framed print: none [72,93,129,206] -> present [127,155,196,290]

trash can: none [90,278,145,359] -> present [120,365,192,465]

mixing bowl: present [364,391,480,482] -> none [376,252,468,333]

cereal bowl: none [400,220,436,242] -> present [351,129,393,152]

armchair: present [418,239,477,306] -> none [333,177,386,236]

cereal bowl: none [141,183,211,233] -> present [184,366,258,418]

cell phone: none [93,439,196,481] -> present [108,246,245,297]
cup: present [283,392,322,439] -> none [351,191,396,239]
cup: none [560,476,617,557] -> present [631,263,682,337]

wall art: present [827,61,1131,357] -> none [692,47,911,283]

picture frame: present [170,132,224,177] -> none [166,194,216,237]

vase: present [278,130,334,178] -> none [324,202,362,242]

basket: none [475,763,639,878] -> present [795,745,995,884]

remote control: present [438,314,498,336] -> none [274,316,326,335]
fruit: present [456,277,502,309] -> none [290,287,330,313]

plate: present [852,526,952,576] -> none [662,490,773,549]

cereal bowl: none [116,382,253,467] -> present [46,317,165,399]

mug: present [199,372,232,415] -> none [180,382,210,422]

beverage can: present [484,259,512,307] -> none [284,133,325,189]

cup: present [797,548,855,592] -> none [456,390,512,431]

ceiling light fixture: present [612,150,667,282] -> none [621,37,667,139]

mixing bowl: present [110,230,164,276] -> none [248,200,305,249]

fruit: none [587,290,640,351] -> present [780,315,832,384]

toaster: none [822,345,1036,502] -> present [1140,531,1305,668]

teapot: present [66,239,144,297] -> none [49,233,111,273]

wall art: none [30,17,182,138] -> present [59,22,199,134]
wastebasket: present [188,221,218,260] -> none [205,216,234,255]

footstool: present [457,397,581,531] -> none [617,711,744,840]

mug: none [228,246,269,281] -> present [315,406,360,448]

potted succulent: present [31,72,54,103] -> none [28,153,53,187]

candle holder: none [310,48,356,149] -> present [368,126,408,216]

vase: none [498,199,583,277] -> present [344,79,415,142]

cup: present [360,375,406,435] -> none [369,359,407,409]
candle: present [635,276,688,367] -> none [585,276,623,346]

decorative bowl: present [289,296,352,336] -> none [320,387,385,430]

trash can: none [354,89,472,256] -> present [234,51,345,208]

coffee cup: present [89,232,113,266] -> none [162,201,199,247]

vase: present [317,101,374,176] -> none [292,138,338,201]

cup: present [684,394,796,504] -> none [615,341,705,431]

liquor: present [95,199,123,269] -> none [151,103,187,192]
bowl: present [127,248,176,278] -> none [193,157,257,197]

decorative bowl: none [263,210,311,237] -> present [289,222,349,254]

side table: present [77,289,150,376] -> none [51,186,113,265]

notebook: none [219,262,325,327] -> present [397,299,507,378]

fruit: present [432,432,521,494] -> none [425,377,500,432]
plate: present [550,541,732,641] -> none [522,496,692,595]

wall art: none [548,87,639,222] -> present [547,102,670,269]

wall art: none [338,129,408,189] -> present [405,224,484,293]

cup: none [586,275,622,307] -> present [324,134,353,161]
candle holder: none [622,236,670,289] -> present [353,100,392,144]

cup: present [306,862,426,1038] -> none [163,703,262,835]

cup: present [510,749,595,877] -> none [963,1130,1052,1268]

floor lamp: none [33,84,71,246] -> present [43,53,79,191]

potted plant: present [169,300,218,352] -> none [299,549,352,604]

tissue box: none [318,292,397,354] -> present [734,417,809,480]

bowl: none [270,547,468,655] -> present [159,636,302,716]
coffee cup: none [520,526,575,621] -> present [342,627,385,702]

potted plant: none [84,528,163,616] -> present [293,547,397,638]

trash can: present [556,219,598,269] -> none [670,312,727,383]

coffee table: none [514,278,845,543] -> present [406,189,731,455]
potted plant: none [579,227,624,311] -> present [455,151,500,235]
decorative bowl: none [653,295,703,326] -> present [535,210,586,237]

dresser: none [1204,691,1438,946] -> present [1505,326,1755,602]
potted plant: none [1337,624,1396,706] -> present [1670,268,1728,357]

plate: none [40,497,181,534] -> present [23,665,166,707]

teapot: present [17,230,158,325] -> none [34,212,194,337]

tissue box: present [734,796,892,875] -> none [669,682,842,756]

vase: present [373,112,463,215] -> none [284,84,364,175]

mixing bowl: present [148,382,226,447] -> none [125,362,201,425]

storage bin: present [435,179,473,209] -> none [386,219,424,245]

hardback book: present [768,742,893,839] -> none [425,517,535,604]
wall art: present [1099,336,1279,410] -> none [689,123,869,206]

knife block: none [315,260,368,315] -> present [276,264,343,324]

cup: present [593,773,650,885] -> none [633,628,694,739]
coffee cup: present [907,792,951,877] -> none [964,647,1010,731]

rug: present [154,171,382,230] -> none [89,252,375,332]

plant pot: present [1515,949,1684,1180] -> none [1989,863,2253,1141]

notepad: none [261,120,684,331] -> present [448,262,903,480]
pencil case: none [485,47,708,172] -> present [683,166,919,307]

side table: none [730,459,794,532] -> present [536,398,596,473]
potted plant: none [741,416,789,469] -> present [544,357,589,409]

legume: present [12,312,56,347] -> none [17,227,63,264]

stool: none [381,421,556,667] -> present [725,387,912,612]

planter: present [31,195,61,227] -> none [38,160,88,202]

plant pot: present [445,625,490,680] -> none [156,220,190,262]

*What you are asked to do*
Whichever lines of the records above hold the word "tissue" should all be copied out.

*Response box*
tissue box: none [318,292,397,354] -> present [734,417,809,480]
tissue box: present [734,796,892,875] -> none [669,682,842,756]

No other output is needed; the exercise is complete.